This repository contains official implementation of the code for the paper Probing the Mid-level Vision Capabilities of Self-Supervised Learning which presents an analysis of the mid level perception of pretrained SSLs.
Xuweiyi Chen, Markus Marks, Zezhou Cheng
If you find this code useful, please consider citing:
@article{chen2024probingmidlevelvisioncapabilities,
title={Probing the Mid-level Vision Capabilities of Self-Supervised Learning},
author={Xuweiyi Chen and Markus Marks and Zezhou Cheng},
year={2024},
eprint={2411.17474},
archivePrefix={arXiv},
primaryClass={cs.CV},
url={https://arxiv.org/abs/2411.17474},
}
Model Name | Backbone | Dataset | Source Link |
---|---|---|---|
Jigsaw | ResNet-50 | ImageNet-1K | VISSL model zoo |
RotNet | ResNet-50 | ImageNet-1K | VISSL model zoo |
NPID | ResNet-50 | ImageNet-1K | VISSL model zoo |
SeLa-v2 | ResNet-50 | ImageNet-1K | SwAV repository |
NPID++ | ResNet-50 | ImageNet-1K | VISSL model zoo |
PIRL | ResNet-50 | ImageNet-1K | VISSL model zoo |
ClusterFit | ResNet-50 | ImageNet-1K | VISSL model zoo |
DeepCluster-v2 | ResNet-50 | ImageNet-1K | SwAV repository |
SwAV | ResNet-50 | ImageNet-1K | SwAV repository |
SimCLR | ResNet-50 | ImageNet-1K | VISSL model zoo |
MoCo v2 | ResNet-50 | ImageNet-1K | MoCo v2 repository |
SimSiam | ResNet-50 | ImageNet-1K | MMSelfSup model zoo |
BYOL | ResNet-50 | ImageNet-1K | Unofficial BYOL repo |
Barlow Twins | ResNet-50 | ImageNet-1K | MMSelfSup model zoo |
DenseCL | ResNet-50 | ImageNet-1K | DenseCL repository |
DINO | ResNet-50/ViT-B/16 | ImageNet-1K | DINO repository |
MoCo v3 | ResNet-50/ViT-B/16 | ImageNet-1K | MoCo v3 repository |
iBOT | ViT-B/16 | ImageNet-1K | iBOT repository |
MAE | ViT-B/16 | ImageNet-1K | MAE repository |
MaskFeat | ViT-B/16 | ImageNet-1K | MMSelfSup model zoo |
We recommend using Anaconda or Miniconda. To setup the environment, follow the instructions below.

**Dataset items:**
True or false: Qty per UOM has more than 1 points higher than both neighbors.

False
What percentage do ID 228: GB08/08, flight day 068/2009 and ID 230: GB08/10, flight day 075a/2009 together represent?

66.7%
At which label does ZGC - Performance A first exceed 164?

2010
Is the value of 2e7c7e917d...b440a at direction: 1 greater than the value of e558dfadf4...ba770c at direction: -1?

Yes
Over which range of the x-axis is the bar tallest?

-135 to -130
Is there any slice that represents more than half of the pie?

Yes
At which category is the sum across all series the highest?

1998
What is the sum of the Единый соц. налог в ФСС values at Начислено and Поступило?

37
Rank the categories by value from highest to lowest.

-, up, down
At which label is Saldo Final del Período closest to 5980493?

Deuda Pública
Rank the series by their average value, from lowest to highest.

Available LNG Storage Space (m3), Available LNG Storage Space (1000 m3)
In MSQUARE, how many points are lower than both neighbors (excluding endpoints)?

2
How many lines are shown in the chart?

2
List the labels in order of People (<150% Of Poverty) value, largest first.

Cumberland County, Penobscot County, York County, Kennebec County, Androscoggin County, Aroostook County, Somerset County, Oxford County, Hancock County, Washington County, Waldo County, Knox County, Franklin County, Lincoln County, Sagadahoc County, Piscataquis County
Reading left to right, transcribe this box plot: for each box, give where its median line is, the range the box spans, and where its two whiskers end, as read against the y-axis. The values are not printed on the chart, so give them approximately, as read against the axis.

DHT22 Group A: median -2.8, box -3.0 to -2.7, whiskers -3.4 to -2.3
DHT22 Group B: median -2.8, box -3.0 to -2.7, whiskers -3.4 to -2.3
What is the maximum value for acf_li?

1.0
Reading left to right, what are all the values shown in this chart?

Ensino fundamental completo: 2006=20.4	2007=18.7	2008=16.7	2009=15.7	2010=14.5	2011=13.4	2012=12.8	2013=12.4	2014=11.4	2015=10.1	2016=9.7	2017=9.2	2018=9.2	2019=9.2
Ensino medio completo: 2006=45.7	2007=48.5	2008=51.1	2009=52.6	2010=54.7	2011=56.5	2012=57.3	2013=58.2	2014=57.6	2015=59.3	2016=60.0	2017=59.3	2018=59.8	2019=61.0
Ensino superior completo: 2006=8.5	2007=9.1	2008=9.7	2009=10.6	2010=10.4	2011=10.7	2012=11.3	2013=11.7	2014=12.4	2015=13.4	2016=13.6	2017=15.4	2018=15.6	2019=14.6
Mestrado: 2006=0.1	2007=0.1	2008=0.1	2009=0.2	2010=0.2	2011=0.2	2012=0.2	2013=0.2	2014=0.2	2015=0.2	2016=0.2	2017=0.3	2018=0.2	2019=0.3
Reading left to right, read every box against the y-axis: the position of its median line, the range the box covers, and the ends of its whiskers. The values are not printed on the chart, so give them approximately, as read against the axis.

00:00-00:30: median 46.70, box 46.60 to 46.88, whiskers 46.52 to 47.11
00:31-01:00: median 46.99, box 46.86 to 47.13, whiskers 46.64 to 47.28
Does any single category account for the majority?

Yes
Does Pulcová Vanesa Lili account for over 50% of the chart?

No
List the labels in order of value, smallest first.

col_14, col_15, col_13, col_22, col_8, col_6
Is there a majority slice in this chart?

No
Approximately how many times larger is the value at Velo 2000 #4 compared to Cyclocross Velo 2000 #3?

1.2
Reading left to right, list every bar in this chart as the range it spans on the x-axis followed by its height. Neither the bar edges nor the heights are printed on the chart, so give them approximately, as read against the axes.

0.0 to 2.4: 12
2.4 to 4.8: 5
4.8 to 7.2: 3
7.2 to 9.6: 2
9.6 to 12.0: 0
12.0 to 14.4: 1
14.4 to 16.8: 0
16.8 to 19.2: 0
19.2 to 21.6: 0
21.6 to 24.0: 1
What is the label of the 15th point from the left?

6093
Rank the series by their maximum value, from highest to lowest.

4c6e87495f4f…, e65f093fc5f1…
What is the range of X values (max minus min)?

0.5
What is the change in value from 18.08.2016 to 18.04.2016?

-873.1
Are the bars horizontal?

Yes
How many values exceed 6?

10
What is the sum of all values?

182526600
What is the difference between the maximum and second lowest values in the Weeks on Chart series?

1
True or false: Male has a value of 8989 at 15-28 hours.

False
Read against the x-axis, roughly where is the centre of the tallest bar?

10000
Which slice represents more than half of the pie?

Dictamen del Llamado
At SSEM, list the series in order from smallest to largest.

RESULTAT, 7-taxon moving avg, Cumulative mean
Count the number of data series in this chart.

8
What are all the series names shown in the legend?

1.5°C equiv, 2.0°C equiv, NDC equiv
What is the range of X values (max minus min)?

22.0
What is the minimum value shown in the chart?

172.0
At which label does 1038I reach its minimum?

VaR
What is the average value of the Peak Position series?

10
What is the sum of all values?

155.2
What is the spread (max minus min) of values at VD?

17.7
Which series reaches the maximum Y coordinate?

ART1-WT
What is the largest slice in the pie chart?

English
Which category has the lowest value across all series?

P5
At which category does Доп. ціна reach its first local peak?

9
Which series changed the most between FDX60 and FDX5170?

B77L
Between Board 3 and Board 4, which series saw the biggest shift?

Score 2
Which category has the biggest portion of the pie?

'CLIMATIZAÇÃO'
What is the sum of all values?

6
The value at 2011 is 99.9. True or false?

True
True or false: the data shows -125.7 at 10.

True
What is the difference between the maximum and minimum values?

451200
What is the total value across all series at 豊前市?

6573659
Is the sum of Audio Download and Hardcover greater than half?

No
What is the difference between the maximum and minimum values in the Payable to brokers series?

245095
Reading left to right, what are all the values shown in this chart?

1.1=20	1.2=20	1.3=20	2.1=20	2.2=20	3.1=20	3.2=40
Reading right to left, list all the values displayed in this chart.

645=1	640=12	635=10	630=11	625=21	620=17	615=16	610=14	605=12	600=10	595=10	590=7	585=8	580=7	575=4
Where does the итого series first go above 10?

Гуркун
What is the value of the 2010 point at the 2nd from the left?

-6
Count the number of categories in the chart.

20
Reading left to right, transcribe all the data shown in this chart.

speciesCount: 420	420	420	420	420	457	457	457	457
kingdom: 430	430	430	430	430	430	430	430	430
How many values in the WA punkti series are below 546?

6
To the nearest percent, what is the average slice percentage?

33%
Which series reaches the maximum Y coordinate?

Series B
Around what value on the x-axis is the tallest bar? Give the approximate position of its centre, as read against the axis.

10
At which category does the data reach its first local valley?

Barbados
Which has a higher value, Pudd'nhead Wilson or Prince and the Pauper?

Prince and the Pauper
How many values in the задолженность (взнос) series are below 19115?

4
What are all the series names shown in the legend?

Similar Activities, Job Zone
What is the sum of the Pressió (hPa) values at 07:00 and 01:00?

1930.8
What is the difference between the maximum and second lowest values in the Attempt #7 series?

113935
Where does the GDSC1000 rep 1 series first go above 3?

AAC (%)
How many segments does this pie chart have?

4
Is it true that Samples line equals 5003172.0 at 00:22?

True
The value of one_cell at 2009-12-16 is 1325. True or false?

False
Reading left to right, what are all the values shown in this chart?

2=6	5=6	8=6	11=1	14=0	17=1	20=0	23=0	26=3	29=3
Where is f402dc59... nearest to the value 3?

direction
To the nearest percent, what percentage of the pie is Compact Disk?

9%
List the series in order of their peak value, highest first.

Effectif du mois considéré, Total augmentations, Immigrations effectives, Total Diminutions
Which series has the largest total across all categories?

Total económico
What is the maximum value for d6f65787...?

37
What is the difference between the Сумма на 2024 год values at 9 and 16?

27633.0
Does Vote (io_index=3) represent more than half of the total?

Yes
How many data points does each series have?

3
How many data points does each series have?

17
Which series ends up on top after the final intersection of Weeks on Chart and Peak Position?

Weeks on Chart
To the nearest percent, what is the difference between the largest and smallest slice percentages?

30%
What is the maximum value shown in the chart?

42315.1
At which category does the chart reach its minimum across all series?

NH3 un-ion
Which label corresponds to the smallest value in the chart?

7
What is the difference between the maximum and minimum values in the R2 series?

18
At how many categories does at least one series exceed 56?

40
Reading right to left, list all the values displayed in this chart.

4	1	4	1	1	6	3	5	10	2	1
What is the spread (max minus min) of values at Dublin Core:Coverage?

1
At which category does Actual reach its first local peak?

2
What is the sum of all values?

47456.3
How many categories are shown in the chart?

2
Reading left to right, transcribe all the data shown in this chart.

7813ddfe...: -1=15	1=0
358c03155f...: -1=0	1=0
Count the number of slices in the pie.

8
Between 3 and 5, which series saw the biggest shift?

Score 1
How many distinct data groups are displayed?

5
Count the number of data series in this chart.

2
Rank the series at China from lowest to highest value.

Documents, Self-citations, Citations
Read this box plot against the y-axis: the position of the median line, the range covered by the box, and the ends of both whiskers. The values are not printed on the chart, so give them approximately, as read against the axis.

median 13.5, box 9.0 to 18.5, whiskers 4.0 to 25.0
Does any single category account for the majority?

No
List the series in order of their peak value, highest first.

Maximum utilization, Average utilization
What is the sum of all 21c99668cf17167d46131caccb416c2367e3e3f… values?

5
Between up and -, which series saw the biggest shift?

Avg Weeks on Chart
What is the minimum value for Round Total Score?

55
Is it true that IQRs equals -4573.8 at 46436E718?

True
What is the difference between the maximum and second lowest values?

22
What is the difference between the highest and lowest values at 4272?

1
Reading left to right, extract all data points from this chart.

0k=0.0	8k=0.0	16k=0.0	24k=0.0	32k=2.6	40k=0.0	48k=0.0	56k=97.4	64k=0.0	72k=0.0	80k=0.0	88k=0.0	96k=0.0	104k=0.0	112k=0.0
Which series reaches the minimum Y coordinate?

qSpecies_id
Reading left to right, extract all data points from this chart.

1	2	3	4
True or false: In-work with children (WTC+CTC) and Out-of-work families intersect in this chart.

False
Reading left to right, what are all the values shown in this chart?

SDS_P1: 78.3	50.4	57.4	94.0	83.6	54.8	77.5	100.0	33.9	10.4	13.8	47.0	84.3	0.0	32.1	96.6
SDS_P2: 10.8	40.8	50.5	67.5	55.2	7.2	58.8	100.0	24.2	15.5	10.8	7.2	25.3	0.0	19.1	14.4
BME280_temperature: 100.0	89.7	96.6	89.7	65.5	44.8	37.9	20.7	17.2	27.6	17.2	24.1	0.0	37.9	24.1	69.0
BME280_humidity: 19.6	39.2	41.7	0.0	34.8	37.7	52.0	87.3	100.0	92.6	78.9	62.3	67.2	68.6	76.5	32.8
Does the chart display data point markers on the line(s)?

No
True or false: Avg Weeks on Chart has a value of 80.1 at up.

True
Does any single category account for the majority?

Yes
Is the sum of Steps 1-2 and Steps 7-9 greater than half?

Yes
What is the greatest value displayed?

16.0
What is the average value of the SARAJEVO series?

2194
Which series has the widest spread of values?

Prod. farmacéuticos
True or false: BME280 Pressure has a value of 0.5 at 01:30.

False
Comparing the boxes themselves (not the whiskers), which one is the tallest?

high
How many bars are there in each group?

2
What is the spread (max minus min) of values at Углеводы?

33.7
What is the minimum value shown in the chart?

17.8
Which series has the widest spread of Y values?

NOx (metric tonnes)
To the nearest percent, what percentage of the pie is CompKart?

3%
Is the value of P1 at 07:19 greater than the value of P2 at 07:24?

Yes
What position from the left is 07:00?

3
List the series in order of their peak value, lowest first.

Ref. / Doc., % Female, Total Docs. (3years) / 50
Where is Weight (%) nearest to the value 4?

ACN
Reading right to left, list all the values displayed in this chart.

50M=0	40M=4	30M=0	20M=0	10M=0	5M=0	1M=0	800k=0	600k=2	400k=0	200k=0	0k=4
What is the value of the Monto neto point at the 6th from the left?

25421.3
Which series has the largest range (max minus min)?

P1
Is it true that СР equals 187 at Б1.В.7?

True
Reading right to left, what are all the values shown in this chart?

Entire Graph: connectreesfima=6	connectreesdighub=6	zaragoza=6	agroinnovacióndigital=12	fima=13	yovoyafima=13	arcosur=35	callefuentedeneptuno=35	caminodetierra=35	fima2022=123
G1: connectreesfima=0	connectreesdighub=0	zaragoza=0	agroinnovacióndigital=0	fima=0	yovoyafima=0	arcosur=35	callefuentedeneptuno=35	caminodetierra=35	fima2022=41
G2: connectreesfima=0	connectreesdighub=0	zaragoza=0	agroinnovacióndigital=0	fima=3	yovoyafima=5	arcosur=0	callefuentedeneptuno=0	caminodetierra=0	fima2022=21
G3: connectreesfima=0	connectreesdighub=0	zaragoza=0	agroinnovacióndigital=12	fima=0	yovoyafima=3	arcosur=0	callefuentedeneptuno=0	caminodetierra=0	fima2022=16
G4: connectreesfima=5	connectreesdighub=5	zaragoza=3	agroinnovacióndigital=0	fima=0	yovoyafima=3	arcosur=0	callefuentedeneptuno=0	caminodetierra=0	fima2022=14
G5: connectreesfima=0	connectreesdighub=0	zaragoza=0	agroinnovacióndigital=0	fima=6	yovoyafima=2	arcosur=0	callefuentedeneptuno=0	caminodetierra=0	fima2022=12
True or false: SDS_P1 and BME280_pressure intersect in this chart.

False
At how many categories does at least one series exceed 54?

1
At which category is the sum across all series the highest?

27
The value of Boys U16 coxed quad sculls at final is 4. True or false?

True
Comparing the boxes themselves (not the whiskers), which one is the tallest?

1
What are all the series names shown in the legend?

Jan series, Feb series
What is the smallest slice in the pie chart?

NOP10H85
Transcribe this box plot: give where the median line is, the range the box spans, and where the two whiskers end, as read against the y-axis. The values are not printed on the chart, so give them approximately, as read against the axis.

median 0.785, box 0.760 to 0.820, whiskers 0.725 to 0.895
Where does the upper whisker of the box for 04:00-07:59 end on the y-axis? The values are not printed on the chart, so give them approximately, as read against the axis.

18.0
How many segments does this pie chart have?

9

**Activities:**
[a] Summarize the README for the self-supervised learning code in two sentences.
[b] Supply the next part of the README for the self-supervised learning code, picking up after its last sentence.
The entries aren't needed for anything here.

**Answers for each item:**
[a] The repository holds the official code for the paper Probing the Mid-level Vision Capabilities of Self-Supervised Learning, by Xuweiyi Chen, Markus Marks and Zezhou Cheng, which analyzes the mid-level perception of pretrained self-supervised models. It lists the pretrained models studied, such as Jigsaw, SimCLR, DINO and MAE, all trained on ImageNet-1K with ResNet-50 or ViT-B/16 backbones, and recommends Anaconda or Miniconda for setting up the environment.

[b]
conda create -n mid-probe python=3.9 --yes
conda activate mid-probe
conda install pytorch=2.2.1 torchvision=0.17.1 pytorch-cuda=12.1 -c pytorch -c nvidia
conda install -c pytorch -c nvidia faiss-gpu=1.8.0
conda install -c conda-forge nb_conda_kernels=2.3.1
pip install -r requirements.txt
python setup.py develop
pip install protobuf==3.20.3
pre-commit install
Finally, please follow the dataset download and preprocessing instructions here.
We provide code to train the depth probes and evaluate the correspondence. All experiments use hydra configs which can be found here. Below are example commands for running the evaluations with the DINO ViT-B/16 backbone.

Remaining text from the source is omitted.